Source records
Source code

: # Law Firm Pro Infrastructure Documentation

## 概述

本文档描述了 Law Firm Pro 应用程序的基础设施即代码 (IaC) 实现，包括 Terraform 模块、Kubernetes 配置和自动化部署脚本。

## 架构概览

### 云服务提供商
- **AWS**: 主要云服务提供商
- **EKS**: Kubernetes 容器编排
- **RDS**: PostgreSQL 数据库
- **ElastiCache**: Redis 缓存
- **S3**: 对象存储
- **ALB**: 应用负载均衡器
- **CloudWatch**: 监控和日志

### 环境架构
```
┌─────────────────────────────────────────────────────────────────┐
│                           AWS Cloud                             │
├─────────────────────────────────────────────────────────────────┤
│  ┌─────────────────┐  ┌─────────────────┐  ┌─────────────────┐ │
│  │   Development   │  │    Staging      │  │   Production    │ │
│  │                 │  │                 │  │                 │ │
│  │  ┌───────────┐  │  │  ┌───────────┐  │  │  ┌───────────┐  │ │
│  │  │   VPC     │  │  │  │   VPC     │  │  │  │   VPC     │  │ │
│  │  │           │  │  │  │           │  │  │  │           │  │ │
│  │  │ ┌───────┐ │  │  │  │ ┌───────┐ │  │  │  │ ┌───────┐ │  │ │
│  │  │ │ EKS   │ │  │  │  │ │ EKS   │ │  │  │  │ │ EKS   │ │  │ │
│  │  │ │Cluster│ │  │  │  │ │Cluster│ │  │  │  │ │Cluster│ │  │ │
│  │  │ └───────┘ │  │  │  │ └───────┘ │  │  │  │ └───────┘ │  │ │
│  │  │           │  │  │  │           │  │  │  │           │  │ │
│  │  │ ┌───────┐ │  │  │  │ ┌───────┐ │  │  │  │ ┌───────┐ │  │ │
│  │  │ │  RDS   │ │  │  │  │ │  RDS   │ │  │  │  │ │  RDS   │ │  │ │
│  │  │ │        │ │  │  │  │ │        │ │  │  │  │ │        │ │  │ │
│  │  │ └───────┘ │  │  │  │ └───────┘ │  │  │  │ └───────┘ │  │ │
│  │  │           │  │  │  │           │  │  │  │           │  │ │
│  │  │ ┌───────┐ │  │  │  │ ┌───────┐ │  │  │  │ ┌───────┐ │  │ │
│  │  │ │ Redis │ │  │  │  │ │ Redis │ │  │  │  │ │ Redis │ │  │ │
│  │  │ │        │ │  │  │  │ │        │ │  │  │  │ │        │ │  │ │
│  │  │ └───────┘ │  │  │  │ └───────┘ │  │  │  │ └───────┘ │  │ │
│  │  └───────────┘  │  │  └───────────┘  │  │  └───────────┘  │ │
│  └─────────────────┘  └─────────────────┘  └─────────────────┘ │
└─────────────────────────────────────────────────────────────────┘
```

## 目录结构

- **ASSIGNED TASK**: All of the data above must be repeated exactly.

- **EXERCISE RESPONSE**:
Source code

: # Law Firm Pro Infrastructure Documentation

## 概述

本文档描述了 Law Firm Pro 应用程序的基础设施即代码 (IaC) 实现，包括 Terraform 模块、Kubernetes 配置和自动化部署脚本。

## 架构概览

### 云服务提供商
- **AWS**: 主要云服务提供商
- **EKS**: Kubernetes 容器编排
- **RDS**: PostgreSQL 数据库
- **ElastiCache**: Redis 缓存
- **S3**: 对象存储
- **ALB**: 应用负载均衡器
- **CloudWatch**: 监控和日志

### 环境架构
```
┌─────────────────────────────────────────────────────────────────┐
│                           AWS Cloud                             │
├─────────────────────────────────────────────────────────────────┤
│  ┌─────────────────┐  ┌─────────────────┐  ┌─────────────────┐ │
│  │   Development   │  │    Staging      │  │   Production    │ │
│  │                 │  │                 │  │                 │ │
│  │  ┌───────────┐  │  │  ┌───────────┐  │  │  ┌───────────┐  │ │
│  │  │   VPC     │  │  │  │   VPC     │  │  │  │   VPC     │  │ │
│  │  │           │  │  │  │           │  │  │  │           │  │ │
│  │  │ ┌───────┐ │  │  │  │ ┌───────┐ │  │  │  │ ┌───────┐ │  │ │
│  │  │ │ EKS   │ │  │  │  │ │ EKS   │ │  │  │  │ │ EKS   │ │  │ │
│  │  │ │Cluster│ │  │  │  │ │Cluster│ │  │  │  │ │Cluster│ │  │ │
│  │  │ └───────┘ │  │  │  │ └───────┘ │  │  │  │ └───────┘ │  │ │
│  │  │           │  │  │  │           │  │  │  │           │  │ │
│  │  │ ┌───────┐ │  │  │  │ ┌───────┐ │  │  │  │ ┌───────┐ │  │ │
│  │  │ │  RDS   │ │  │  │  │ │  RDS   │ │  │  │  │ │  RDS   │ │  │ │
│  │  │ │        │ │  │  │  │ │        │ │  │  │  │ │        │ │  │ │
│  │  │ └───────┘ │  │  │  │ └───────┘ │  │  │  │ └───────┘ │  │ │
│  │  │           │  │  │  │           │  │  │  │           │  │ │
│  │  │ ┌───────┐ │  │  │  │ ┌───────┐ │  │  │  │ ┌───────┐ │  │ │
│  │  │ │ Redis │ │  │  │  │ │ Redis │ │  │  │  │ │ Redis │ │  │ │
│  │  │ │        │ │  │  │  │ │        │ │  │  │  │ │        │ │  │ │
│  │  │ └───────┘ │  │  │  │ └───────┘ │  │  │  │ └───────┘ │  │ │
│  │  └───────────┘  │  │  └───────────┘  │  │  └───────────┘  │ │
│  └─────────────────┘  └─────────────────┘  └─────────────────┘ │
└─────────────────────────────────────────────────────────────────┘
```

## 目录结构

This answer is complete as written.